*** Provided information Section Begins ***

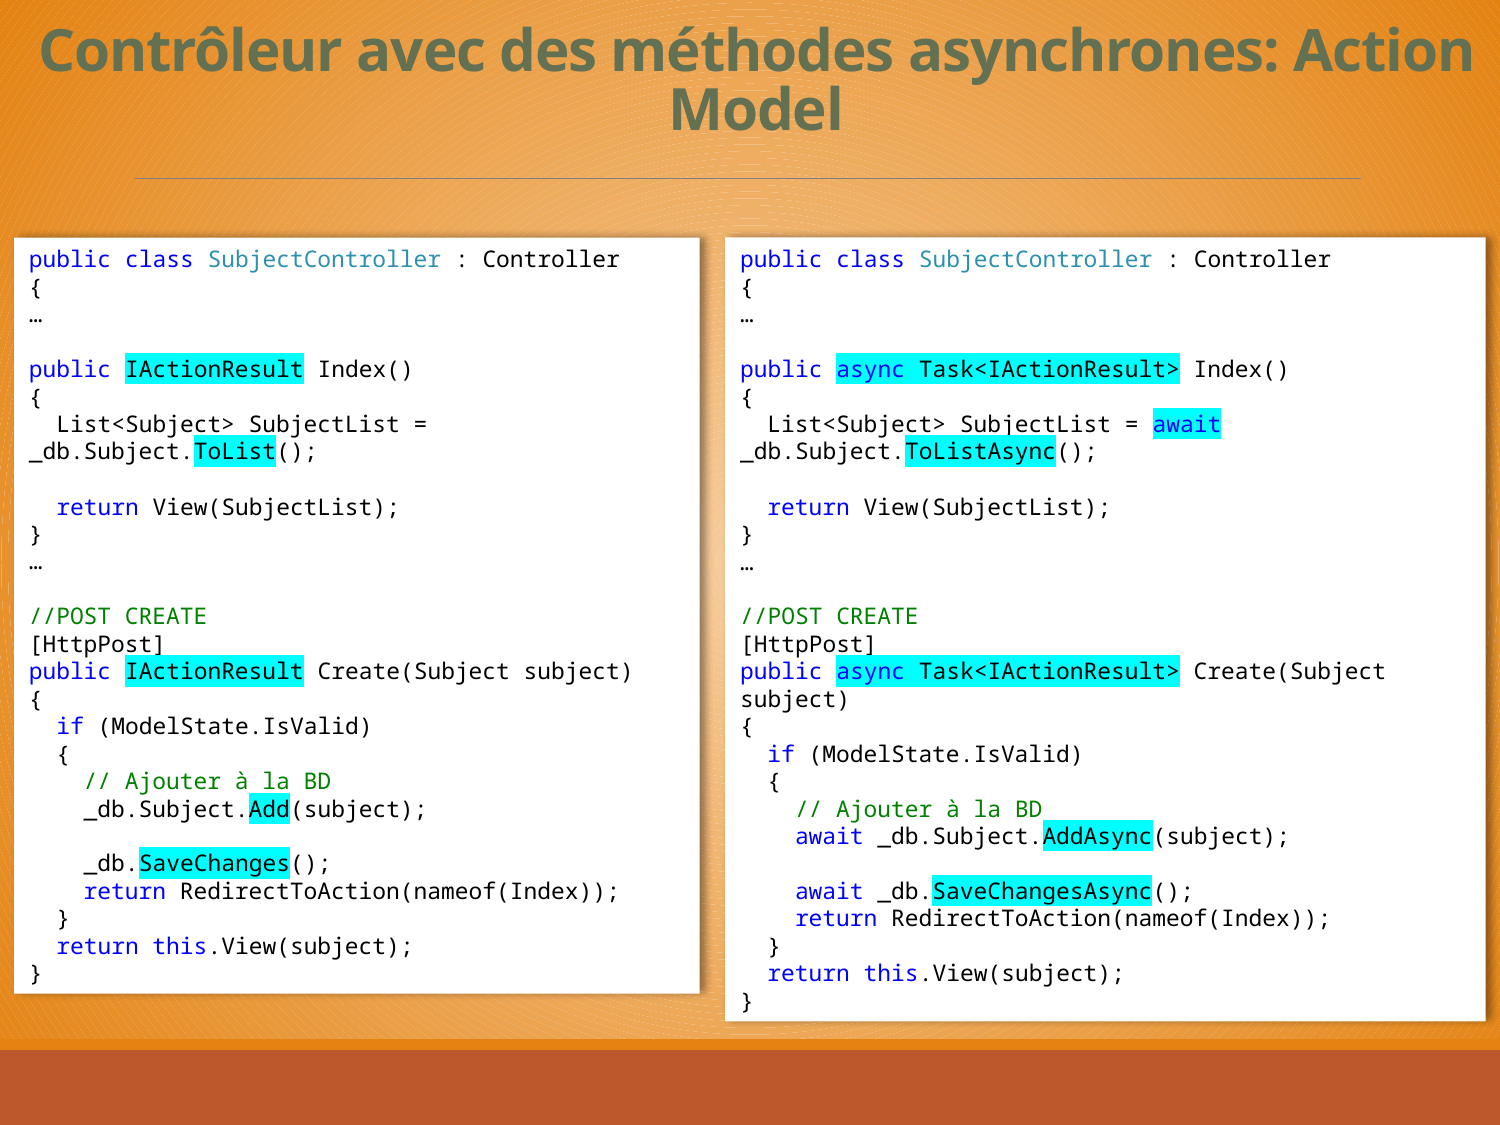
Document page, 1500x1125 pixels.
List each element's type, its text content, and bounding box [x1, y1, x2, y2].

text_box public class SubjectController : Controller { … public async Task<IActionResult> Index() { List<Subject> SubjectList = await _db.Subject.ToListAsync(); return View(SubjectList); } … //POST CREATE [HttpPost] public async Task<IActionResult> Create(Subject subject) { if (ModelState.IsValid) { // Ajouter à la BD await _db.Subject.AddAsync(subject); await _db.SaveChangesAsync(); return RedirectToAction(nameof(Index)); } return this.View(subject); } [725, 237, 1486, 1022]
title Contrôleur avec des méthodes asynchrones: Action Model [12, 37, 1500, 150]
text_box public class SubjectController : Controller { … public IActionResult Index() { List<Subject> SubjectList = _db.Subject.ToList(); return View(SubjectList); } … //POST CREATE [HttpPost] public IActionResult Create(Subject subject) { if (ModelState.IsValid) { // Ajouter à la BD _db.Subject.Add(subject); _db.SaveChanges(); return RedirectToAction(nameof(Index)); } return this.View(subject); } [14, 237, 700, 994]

*** Provided information Section Ends ***

Task instructions ▸
Leaving out the pictures, output each line above exactly as it is.

Result ▸
Document page, 1500x1125 pixels.
List each element's type, its text content, and bounding box [x1, y1, x2, y2].

text_box public class SubjectController : Controller { … public async Task<IActionResult> Index() { List<Subject> SubjectList = await _db.Subject.ToListAsync(); return View(SubjectList); } … //POST CREATE [HttpPost] public async Task<IActionResult> Create(Subject subject) { if (ModelState.IsValid) { // Ajouter à la BD await _db.Subject.AddAsync(subject); await _db.SaveChangesAsync(); return RedirectToAction(nameof(Index)); } return this.View(subject); } [725, 237, 1486, 1022]
title Contrôleur avec des méthodes asynchrones: Action Model [12, 37, 1500, 150]
text_box public class SubjectController : Controller { … public IActionResult Index() { List<Subject> SubjectList = _db.Subject.ToList(); return View(SubjectList); } … //POST CREATE [HttpPost] public IActionResult Create(Subject subject) { if (ModelState.IsValid) { // Ajouter à la BD _db.Subject.Add(subject); _db.SaveChanges(); return RedirectToAction(nameof(Index)); } return this.View(subject); } [14, 237, 700, 994]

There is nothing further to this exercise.